A Basic Fundamental Concept

 The Problem "String Game" of CodeChef is interesting if we are trying to solve it using cpp, because we don't have any function to get the frequencies of elements in an iterable unlike in Python and so it depends on the individual programmer what type of approach they are using. Basically in this problem it all boils down to getting the frequencies of all char in the string and making sure that the string can be divided equally to Alice and Bob, and for that every char should occur even no. of times. 

In Python it is fairly simple, but the joy is in solving this problem in Cpp, because the things you get in Cpp are challenge and corner cases which are not there in Python bcz of the functions in it.

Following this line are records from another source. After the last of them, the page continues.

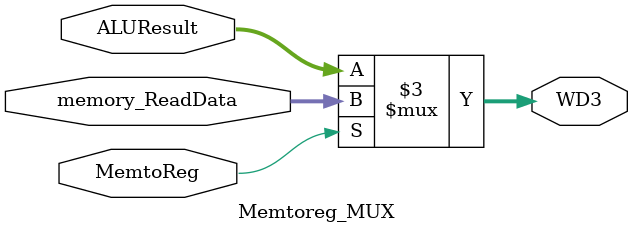
<source format=v>
`timescale 1ns / 1ps

module Memtoreg_MUX(
    input wire [31:0] memory_ReadData,  
    input wire [31:0] ALUResult,        
    input wire        MemtoReg,         
    output reg [31:0] WD3               
);

    always @(*) begin
        if (MemtoReg) begin
            WD3 = memory_ReadData;
        end else begin
            WD3 = ALUResult;
        end
    end

endmodule
</source>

There are 2 codes for this problem provided below, the 1st approach passes all the test cases but the 2nd one fails to pass some of them because of time complexity constraints. This failure is because of the approach to find the frequency of the chars, basically in 1st approach I am finding the freq of every char and then checking if it is even or odd and depending on that printing YES or NO statements, the mian thing is that I am not touching a char which has been previously visited by me, that is, I am ignoring the char which have their instances before the current instance. I am not doing this in the 2nd approach, instead I am finding the freq for all chars not caring if I have visited that char or not. Which increases my TC and hence is not optimal and shows what we shouldn't do, and most importantly we wouldn't have learnt this if we would have used the fairly easy functions of Python.

The 1st Approach:-

#include <iostream>

using namespace std;

int main() {

    // your code goes here

    int T,n;

    string s;

    cin>>T;

    while(T>0){

        cin>>n>>s;

        int done=0,check=0;

        for(int i=0;i<n;i++){

            int count=1,chk=0;

            if(i!=0){

                // Will check if this char has been checked before or not

                for(int j=i-1;j>=0;j--){

                    if(s[j]==s[i]){

                        // Means the char was checked beforehand only

                        chk=1;

                        break;

                    }

                }

                if(chk==1){

                    continue;

                }

            }

            if(i!=n-1){

                for(int k=i+1;k<n;k++){

                    if(s[k]==s[i]){

                        count++;

                    }

                }       

            }

            else{

                // The char has came for the first time and is the last elem 

                // in the string

                cout<<"NO"<<endl;

                done=1;

                break;

            }

            // Now we have the frequency of the curr elem at this point

            if(count%2!=0){

                done=1;

                cout<<"NO"<<endl;

                break;

            }

            

        }

        if(done!=1){

            cout<<"YES"<<endl;

        }

        

        T--;

    }

    return 0;

}

The 2nd Approach:-

#include <iostream>

using namespace std;

/** Attempt No.-2 String Game- CPP Version **/

/** Time Limit Exceeded **/

/*

 * The Problem with this code is that for every char it is getting it's freq

 * even if the char has been seen before and it's freq is checked which is 

 * not needed

 * and this is why it is getting TLE because this is not needed for the chars 

 * which have been visited once.

 *

 */

int main() {

    int T,n;

    // cout<<"What's T? ";

    cin>>T;

    // cout<<endl;

    while(T>0){

        // cout<<"What's n? ";

        cin>>n;

        // cout<<endl;

        int chk=0;

        string s;

        // cout<<"What's s? ";

        cin>>s;

        // cout<<endl;

        if(n%2!=0){

            cout<<"NO"<<endl;

            T--;

            continue;

        }

        for(int i=0;i<n;i++){

            int freq=1;

            if(i>0){

                for(int j=i-1;j>=0;j--){

                    if(s[j]==s[i]){

                        freq+=1;

                    }

                }    

            }

            if(i!=n-1){

                for(int k=i+1;k<n;k++){

                    if(s[k]==s[i]){

                        freq++;   

                    }

                }    

            }

            if(freq%2!=0){

                cout<<"NO"<<endl;

                chk=1;

                break;

            }

        }

        if(chk==1){

            T--;

            continue;

        }

        cout<<"YES"<<endl;

        T--;

    }

    return 0;

}